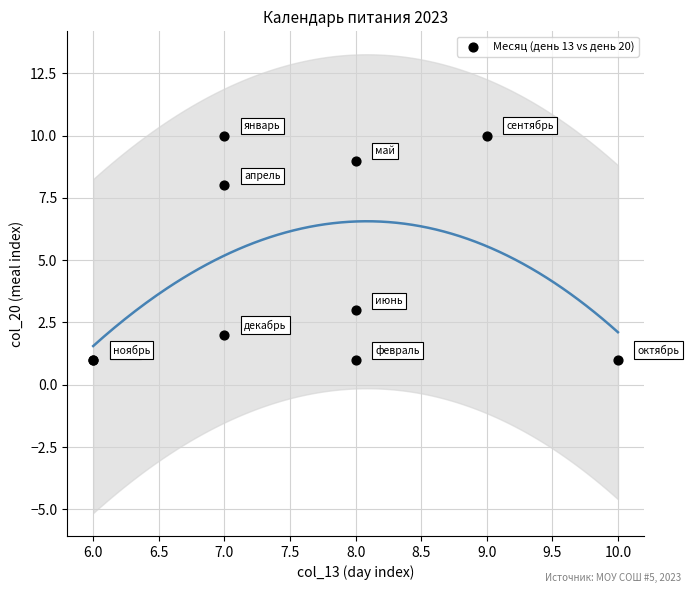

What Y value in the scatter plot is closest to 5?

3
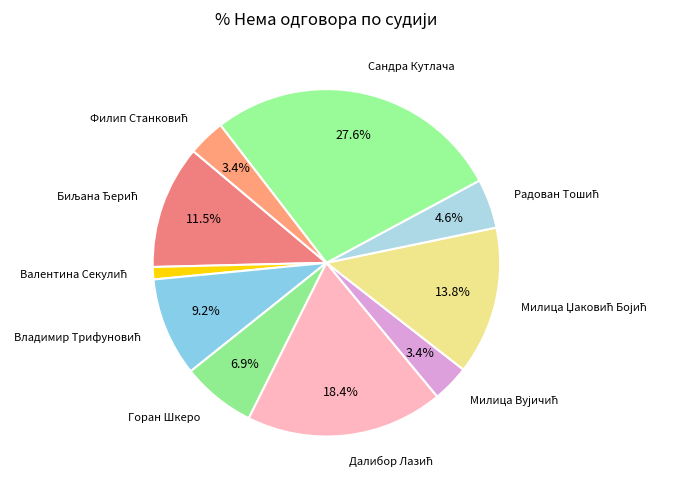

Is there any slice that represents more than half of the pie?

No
——————————
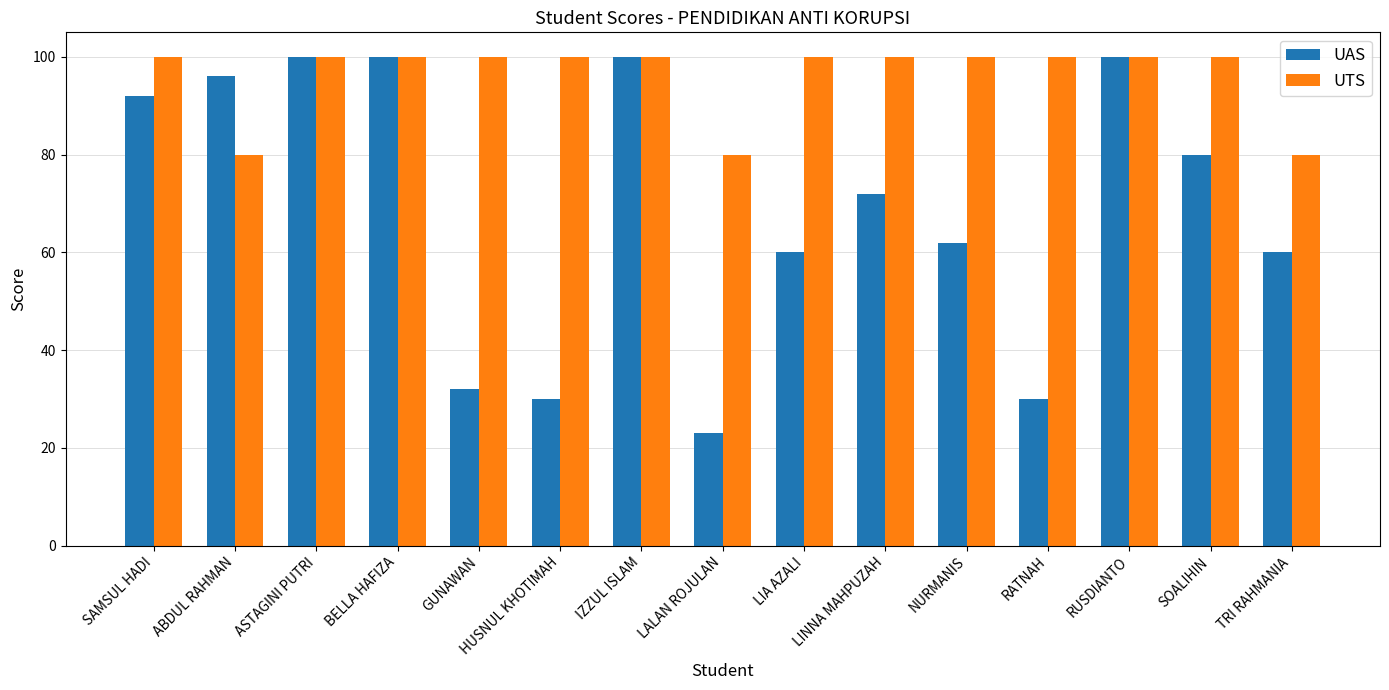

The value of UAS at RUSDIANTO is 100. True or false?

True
——————————
§ What the exercise asks
Format the material from the line with "What Y value" up to and including the line with "Is there any" as a numbered list, skipping blank lines. Leave the pictures out of the list.

§ Finished task
1. What Y value in the scatter plot is closest to 5?
2. 3
3. Is there any slice that represents more than half of the pie?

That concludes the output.